= WORK REQUEST =
Repeat every entry word for word, skipping the pictures.

(Stored data)
--------------------------------------------------
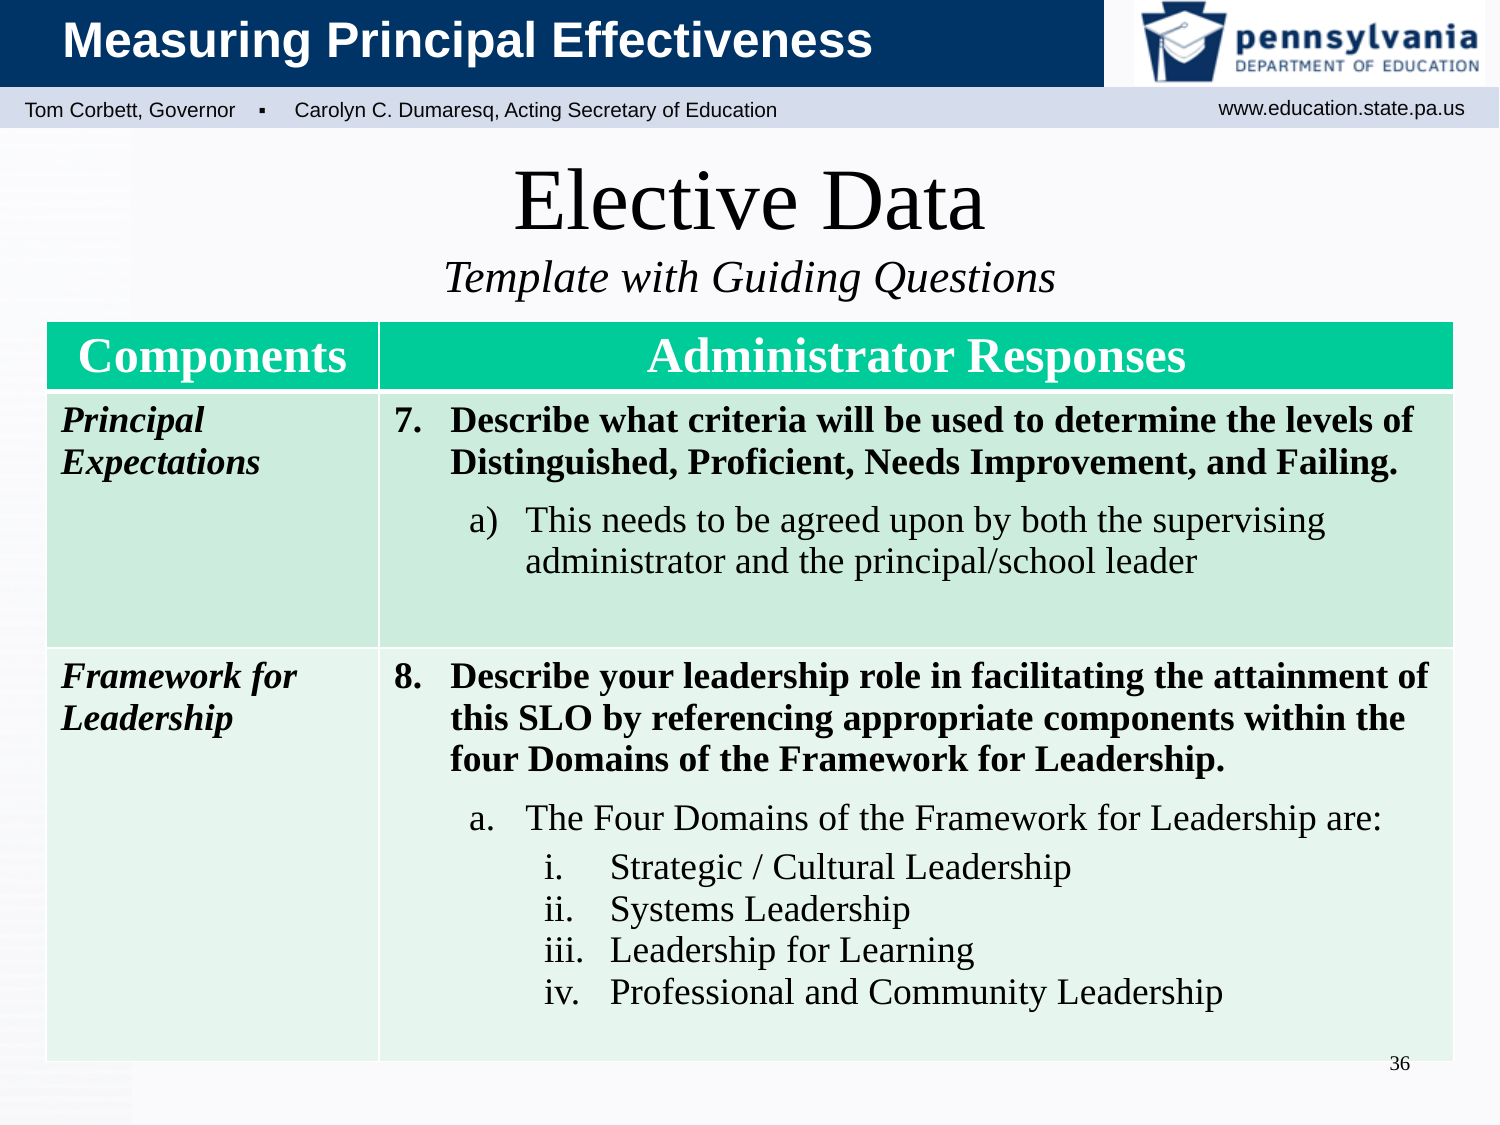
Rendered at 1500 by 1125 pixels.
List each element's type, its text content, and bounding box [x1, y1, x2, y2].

title Elective Data Template with Guiding Questions [75, 134, 1425, 271]
table_cell Describe your leadership role in facilitating the attainment of this SLO by referencing appropriate components within the four Domains of the Framework for Leadership. The Four Domains of the Framework for Leadership are: Strategic / Cultural Leadership Systems Leadership Leadership for Learning Professional and Community Leadership [380, 649, 1453, 1061]
table_cell Framework for Leadership [47, 649, 378, 1061]
table_cell Describe what criteria will be used to determine the levels of Distinguished, Proficient, Needs Improvement, and Failing. This needs to be agreed upon by both the supervising administrator and the principal/school leader [380, 394, 1453, 647]
picture [0, 0, 1500, 1125]
table_header Administrator Responses [380, 322, 1453, 389]
table_cell Principal Expectations [47, 394, 378, 647]
table_header Components [47, 322, 378, 389]
text_box 36 [1374, 1042, 1444, 1103]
--------------------------------------------------
= RESULT =
Rendered at 1500 by 1125 pixels.
List each element's type, its text content, and bounding box [x1, y1, x2, y2].

title Elective Data Template with Guiding Questions [75, 134, 1425, 271]
table_cell Describe your leadership role in facilitating the attainment of this SLO by referencing appropriate components within the four Domains of the Framework for Leadership. The Four Domains of the Framework for Leadership are: Strategic / Cultural Leadership Systems Leadership Leadership for Learning Professional and Community Leadership [380, 649, 1453, 1061]
table_cell Framework for Leadership [47, 649, 378, 1061]
table_cell Describe what criteria will be used to determine the levels of Distinguished, Proficient, Needs Improvement, and Failing. This needs to be agreed upon by both the supervising administrator and the principal/school leader [380, 394, 1453, 647]
picture [0, 0, 1500, 1125]
table_header Administrator Responses [380, 322, 1453, 389]
table_cell Principal Expectations [47, 394, 378, 647]
table_header Components [47, 322, 378, 389]
text_box 36 [1374, 1042, 1444, 1103]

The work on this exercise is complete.